First stop, my hometown of Jerusalem. (Israel, that is. Turned in that letter yet?) This being the nation where I was raised for a portion of my teen years, I could probably write a book on it, but for the purpose of this article (taking up five-or-so square inches of space that I couldn't find anything else for), I'll stick to only the most noticeable trends. First up, hair color. Evidently, many moons ago, someone claiming to be a serious authority on the subject of fashion came to the Holy Land and spake these words: Thou shalt color your hair the shade of your favorite food! Or at least that's the only explanation I can come up with to explain why every woman over the age of 30 seems to color their hair like an eggplant. I mean, it is a very popular food there.

Next up, the emo/myspace wave that has long since left American shores caked in an oil spill of eyeliner and hair gel is finally reaching the Mediterranean sea. Cruising the sidewalks of Jerusalem, lookin' fly as always, I was disturbed by the number of Israeli youth who have decided to drasically raise Israel's already-staggering per capita hair gel use to new heights.

Next up, I crossed the Mediterranean puddle to the absoulutely lovely Spanish port city of Barcelona. Worth noting first was the food. After spending roughly the last year entirely in the confines of the Waltham/Brandeis area, I was delighted to bathe for a week in a sea of shellfish and succulent bacon. Needless to say, a return to the kosher-conscious Brandeis campus has struck a blow to my livelihood.

Upon visiting the popular beach hangouts and clubs, I was suprised to discover that Spain's favorite national pastime was none other than pickpocketing. In the course of one New Year's evening, I counted as many as several attempts on my pants pockets. Though I thwarted each one, my assailants showed great sportsmanship, apologizing and then striking up a friendly conversation with me, during which I briefed them on their theft technique.

Musically, Spaniards seemed somwhat inept. Though I make no claims to dancing fame, I was practically a dancefloor dynamo in the face of the robot-strutting, mashed potato club crowds I encountered.

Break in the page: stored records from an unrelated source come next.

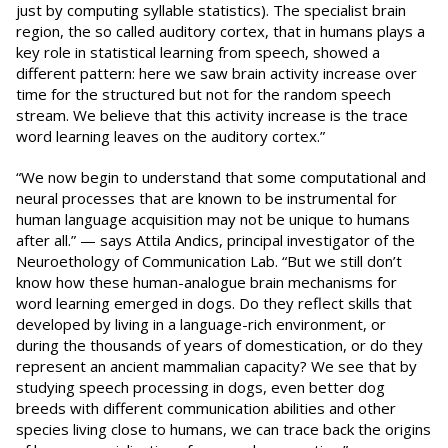
just by computing syllable statistics). The specialist brain
region, the so called auditory cortex, that in humans plays a
key role in statistical learning from speech, showed a
different pattern: here we saw brain activity increase over
time for the structured but not for the random speech
stream. We believe that this activity increase is the trace
word learning leaves on the auditory cortex.”
“We now begin to understand that some computational and
neural processes that are known to be instrumental for
human language acquisition may not be unique to humans
after all.” — says Attila Andics, principal investigator of the
Neuroethology of Communication Lab. “But we still don’t
know how these human-analogue brain mechanisms for
word learning emerged in dogs. Do they reflect skills that
developed by living in a language-rich environment, or
during the thousands of years of domestication, or do they
represent an ancient mammalian capacity? We see that by
studying speech processing in dogs, even better dog
breeds with different communication abilities and other
species living close to humans, we can trace back the origins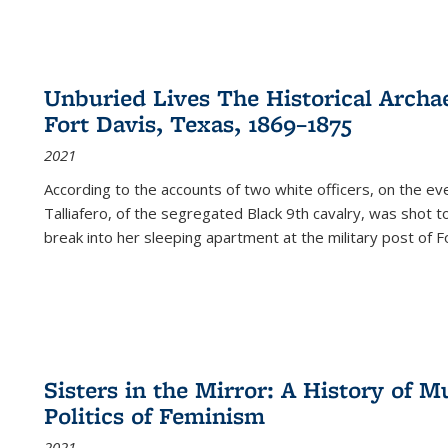
Unburied Lives The Historical Archae
Fort Davis, Texas, 1869–1875
2021
According to the accounts of two white officers, on the e
Talliafero, of the segregated Black 9th cavalry, was shot t
break into her sleeping apartment at the military post of F
Sisters in the Mirror: A History of
Politics of Feminism
2021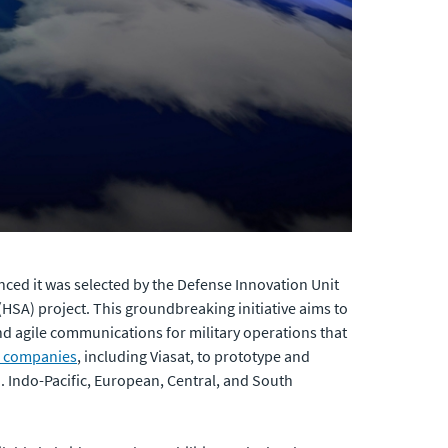
ced it was selected by the Defense Innovation Unit
(HSA) project. This groundbreaking initiative aims to
and agile communications for military operations that
l companies
, including Viasat, to prototype and
. Indo-Pacific, European, Central, and South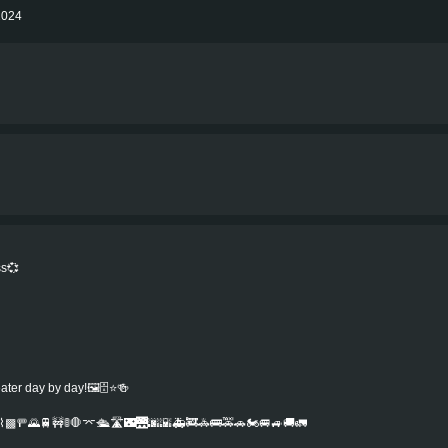
 2024
ss💞
r day by day!🖼️🗄️⭐️🍻️
▩🚥🌄🚆🚧🚦🛑⌤🛳️🛣️🌃🌉🌆🌇🚑🚒🚓🚌🚕🚗🏍️🚐🚙🚚🚛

They also seem to be a little behind on current club hits. Coolio's decade-plus-old hit "Gansta's Paradise" was played at each of the clubs I visited and greeted with unrestrained enthusiasm at least twice. Simply fascinating.

Well, it seems like that's all the space we've got for this edition, young children. I guess we'll have to wrap this up another time. You can hear all about my trip to the Las Vegas airport, where I made $3 out of $1, and lost it all.